68 Kilometer Wasserstoff-Pipeline soll Salzgitter AG mit grünem Stahl versorgen
Hagen Siering68 Kilometer Wasserstoff-Pipeline soll Salzgitter AG mit grünem Stahl versorgen
Große Wasserstoff-Pipeline soll Wefensleben mit Salzgitter verbinden – Teil der Initiative für „grünen Stahl“
Im Rahmen eines Projekts für klimaneutrale Stahlproduktion entsteht eine 68 Kilometer lange Wasserstoff-Pipeline zwischen Wefensleben und Salzgitter. Betrieben wird die Leitung von der Ontras Gastransport GmbH und soll den Stahlkonzern Salzgitter AG bei der Umstellung auf emissionsarme Produktion unterstützen. Die Planung läuft bereits, mit dem Baubeginn wird 2027 gerechnet.
Erste Vorarbeiten für die Trasse hatte Ontras bereits 2020 aufgenommen. Die nun detailliert geplante Route führt durch die Landkreise Helmstedt und Wolfenbüttel bis zum Salzgitterer Werk von Salzgitter AG. Eine öffentliche Bekanntmachung in Wolfenbüttel bestätigte kürzlich die laufenden Trassenuntersuchungen.

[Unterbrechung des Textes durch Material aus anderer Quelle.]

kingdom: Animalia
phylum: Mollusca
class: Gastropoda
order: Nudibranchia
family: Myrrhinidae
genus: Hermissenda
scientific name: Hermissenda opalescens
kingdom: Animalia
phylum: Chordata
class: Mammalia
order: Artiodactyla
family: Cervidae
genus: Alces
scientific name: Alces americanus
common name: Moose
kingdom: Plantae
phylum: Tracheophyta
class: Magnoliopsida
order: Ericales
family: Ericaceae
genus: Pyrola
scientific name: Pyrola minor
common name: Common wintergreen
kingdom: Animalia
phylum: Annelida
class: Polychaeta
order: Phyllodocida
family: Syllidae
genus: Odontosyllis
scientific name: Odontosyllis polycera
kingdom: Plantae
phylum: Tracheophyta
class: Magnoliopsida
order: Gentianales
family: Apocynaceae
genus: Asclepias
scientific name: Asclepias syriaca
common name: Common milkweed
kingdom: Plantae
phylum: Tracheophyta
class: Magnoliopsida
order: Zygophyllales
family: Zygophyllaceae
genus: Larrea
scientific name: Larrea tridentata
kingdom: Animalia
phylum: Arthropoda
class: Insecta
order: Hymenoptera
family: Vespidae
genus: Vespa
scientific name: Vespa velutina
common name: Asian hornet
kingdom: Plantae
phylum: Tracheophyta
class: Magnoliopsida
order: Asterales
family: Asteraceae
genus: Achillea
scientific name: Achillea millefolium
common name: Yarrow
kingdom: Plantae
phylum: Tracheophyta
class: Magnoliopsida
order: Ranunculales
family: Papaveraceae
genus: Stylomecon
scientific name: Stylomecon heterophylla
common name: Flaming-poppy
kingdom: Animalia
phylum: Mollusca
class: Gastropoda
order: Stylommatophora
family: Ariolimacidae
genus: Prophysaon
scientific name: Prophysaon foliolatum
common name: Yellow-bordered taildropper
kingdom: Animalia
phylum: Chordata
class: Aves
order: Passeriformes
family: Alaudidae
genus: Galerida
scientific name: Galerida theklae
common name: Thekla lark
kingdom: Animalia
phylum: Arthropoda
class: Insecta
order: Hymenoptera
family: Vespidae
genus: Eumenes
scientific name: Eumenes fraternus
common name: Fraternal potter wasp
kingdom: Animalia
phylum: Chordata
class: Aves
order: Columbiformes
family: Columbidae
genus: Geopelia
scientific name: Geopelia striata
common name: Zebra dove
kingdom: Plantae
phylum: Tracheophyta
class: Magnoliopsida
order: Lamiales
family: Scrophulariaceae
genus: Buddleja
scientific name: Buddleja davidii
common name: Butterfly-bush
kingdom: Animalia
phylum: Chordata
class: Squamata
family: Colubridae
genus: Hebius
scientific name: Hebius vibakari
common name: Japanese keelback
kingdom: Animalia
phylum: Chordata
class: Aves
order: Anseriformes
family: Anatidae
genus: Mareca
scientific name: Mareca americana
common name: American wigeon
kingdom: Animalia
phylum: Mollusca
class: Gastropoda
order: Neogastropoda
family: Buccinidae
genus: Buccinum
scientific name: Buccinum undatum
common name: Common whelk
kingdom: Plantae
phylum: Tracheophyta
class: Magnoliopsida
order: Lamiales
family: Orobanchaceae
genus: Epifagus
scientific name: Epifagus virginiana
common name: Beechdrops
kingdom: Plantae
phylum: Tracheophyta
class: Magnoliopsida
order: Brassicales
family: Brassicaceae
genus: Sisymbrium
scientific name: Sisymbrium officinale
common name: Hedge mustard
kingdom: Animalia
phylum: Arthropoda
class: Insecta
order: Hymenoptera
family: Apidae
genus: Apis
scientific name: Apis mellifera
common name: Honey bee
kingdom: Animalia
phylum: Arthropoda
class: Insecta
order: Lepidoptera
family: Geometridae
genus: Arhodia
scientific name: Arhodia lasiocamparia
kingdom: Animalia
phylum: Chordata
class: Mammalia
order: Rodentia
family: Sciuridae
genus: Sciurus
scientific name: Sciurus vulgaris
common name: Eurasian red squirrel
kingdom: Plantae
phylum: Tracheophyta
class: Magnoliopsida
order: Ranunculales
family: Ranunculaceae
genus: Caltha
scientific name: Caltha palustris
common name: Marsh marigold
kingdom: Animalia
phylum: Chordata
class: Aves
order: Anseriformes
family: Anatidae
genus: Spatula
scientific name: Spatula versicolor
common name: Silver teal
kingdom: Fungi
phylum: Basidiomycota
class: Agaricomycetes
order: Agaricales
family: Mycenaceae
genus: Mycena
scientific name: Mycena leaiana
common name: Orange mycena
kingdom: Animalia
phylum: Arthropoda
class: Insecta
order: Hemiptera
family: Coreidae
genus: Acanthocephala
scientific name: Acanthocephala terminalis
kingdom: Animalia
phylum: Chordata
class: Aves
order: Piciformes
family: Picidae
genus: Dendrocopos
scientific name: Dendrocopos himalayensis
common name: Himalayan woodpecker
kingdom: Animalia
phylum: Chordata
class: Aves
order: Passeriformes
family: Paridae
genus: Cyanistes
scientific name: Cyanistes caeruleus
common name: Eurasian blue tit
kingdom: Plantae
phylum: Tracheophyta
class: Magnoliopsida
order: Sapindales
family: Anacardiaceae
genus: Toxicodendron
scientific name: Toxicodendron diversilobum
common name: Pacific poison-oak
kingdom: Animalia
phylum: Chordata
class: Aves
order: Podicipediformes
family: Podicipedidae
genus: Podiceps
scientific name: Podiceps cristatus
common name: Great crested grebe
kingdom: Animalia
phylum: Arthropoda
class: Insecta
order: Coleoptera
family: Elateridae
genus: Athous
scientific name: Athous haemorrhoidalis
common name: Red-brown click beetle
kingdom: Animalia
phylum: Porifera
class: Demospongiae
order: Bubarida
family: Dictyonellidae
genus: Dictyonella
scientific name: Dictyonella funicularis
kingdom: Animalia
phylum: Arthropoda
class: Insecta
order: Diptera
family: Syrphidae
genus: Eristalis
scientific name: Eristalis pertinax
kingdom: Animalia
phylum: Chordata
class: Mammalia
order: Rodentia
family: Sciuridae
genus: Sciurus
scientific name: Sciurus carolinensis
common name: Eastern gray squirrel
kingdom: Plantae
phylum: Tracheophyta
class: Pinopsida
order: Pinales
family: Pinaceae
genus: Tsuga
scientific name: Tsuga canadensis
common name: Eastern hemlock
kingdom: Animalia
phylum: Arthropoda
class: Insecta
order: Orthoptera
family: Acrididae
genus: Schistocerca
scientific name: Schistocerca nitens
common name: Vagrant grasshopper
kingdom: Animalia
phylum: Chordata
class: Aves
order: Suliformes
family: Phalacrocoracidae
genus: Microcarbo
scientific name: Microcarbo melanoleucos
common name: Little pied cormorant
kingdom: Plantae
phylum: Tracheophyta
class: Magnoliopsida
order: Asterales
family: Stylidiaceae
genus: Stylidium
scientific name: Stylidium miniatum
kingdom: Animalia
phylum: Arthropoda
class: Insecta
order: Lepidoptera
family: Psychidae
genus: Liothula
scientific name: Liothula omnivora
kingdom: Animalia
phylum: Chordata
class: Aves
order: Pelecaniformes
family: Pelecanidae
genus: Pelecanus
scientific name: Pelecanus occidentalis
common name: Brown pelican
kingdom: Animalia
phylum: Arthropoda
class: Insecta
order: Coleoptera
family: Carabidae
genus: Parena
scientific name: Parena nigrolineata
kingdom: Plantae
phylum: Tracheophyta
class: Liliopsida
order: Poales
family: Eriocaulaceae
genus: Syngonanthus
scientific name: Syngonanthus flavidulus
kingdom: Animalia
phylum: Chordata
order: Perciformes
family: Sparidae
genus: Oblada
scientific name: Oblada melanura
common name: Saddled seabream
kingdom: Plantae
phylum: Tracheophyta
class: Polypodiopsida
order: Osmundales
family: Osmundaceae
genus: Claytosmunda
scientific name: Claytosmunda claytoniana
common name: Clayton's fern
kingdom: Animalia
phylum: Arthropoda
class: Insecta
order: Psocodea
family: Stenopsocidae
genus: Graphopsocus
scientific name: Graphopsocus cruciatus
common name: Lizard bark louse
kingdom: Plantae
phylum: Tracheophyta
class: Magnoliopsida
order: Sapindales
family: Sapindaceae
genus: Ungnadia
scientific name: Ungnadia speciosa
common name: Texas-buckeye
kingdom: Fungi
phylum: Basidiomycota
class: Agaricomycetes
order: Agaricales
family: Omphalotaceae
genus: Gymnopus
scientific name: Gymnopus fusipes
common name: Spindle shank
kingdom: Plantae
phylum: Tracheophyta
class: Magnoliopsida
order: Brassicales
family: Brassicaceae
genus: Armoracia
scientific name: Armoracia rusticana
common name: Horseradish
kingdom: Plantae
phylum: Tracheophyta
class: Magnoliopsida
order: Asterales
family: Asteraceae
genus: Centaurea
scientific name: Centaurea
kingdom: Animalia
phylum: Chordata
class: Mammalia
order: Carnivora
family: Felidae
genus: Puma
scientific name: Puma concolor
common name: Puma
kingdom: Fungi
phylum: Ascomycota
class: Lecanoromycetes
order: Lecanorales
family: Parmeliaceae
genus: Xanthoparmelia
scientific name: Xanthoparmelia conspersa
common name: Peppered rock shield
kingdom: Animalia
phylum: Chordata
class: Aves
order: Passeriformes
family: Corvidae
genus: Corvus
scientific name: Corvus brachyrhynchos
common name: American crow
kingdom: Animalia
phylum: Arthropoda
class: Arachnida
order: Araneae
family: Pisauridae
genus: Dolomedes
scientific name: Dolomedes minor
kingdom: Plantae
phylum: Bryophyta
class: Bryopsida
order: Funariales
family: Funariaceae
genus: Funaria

Die Pipeline wird einen Durchmesser von 80 Zentimetern haben und ein zentrales Element des SALCOS-Transformationsprogramms bilden. Dieses sieht vor, in der Stahlherstellung Kohle durch Wasserstoff zu ersetzen und so die CO₂-Emissionen drastisch zu senken. Vor Baubeginn führt Ontras von Ende Juni bis Anfang August Erhebungen durch, um geschützte Arten wie den Feldhamster zu berücksichtigen.
Das formelle Genehmigungsverfahren ist bereits eingeleitet. Bei planmäßigem Verlauf soll die Pipeline bis Dezember 2029 in Betrieb gehen und industriellen Abnehmern kommerziellen Wasserstoff liefern.
Mit der Fertigstellung kann die Salzgitter AG „grünen Stahl“ produzieren – statt fossiler Brennstoffe kommt dann Wasserstoff zum Einsatz. Das Projekt markiert einen wichtigen Schritt zur Dekarbonisierung der Schwerindustrie. Der Regelbetrieb soll Ende 2029 aufgenommen werden.